**Exercise objective**
Reproduce the passage of the chat log below verbatim, from "For a language" up to and including "uh, it's not?".

**Excerpt to read**
____

For a language designed to encourage readability, Python is surprisingly easy to be hacky in
 
@Adám well, Python's logic isn't that "0 is falsy, 1 is truthy, don't dare bother me with other values" ;)
 
Ironically, it's only unreadable when it's intended to be written, rather than read. Most pieces of Python code are fairly easy to understand what they do, when not golfed :P
 
Anonymous
8:47 PM
An advantage of a and b over the more-readable a if a else b is that b isn't evaluated if a is truthy
 
uh, it's not?
I don't think the latter unnecessarily evaluates b either
the advantage is that you only write a once :P
 
Hm, I'm quite content with APL's "1 is truthy, 0 is falsy, everything else is not Boolean".
 
and a (dis?)advantage is that and has a way higher precedence over if and if...else
 
Anonymous
@EriktheOutgolfer Oh right, I'm thinking of [a,b][cond]
 
yeah that does evaluate b indeed
 
8:50 PM
I bet no-one can tell me what this does :P /s
 
Anonymous
At this point I've internalized the Python golfing strats and now get the reasonings confused :P
 
Anonymous
@cairdcoinheringaahing Big-Omega
 
Now JavaScript, that's a different story when it comes to random WTF's in it type system
 
@Mego are you sure that's 100% true? I discover new Python golfing strats now and then
 
8:51 PM
groans Don't get Mego started on JavaScript
 
Anonymous
@EriktheOutgolfer "the Python golfing strats", not "all of the Python golfing strats"

____

**Data extract**
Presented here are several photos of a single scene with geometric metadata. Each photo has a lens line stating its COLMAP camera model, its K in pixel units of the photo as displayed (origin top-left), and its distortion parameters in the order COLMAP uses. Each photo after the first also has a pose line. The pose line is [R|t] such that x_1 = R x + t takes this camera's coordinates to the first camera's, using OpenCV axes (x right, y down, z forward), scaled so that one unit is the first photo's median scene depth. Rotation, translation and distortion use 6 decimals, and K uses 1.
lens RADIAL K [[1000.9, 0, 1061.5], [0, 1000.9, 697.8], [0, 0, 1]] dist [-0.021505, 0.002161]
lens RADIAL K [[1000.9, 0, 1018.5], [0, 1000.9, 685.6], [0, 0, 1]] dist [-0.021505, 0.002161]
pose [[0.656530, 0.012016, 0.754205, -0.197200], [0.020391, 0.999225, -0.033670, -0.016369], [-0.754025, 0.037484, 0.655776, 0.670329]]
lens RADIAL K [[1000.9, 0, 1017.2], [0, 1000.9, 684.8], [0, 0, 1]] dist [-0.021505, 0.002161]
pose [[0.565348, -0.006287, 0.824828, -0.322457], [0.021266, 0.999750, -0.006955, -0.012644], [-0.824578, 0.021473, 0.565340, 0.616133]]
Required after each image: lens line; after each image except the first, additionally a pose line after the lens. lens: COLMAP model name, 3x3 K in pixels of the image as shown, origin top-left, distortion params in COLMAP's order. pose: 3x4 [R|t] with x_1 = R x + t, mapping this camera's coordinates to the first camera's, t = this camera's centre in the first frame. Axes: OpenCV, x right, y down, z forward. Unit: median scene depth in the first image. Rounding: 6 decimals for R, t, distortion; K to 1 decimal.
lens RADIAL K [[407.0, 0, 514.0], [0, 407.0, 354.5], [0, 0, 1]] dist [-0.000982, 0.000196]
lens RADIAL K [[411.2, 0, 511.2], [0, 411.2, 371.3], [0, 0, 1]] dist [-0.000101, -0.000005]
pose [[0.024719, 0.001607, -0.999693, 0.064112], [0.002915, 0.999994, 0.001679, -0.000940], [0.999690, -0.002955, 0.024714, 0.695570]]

____

**Written answer**
For a language designed to encourage readability, Python is surprisingly easy to be hacky in
 
@Adám well, Python's logic isn't that "0 is falsy, 1 is truthy, don't dare bother me with other values" ;)
 
Ironically, it's only unreadable when it's intended to be written, rather than read. Most pieces of Python code are fairly easy to understand what they do, when not golfed :P
 
Anonymous
8:47 PM
An advantage of a and b over the more-readable a if a else b is that b isn't evaluated if a is truthy
 
uh, it's not?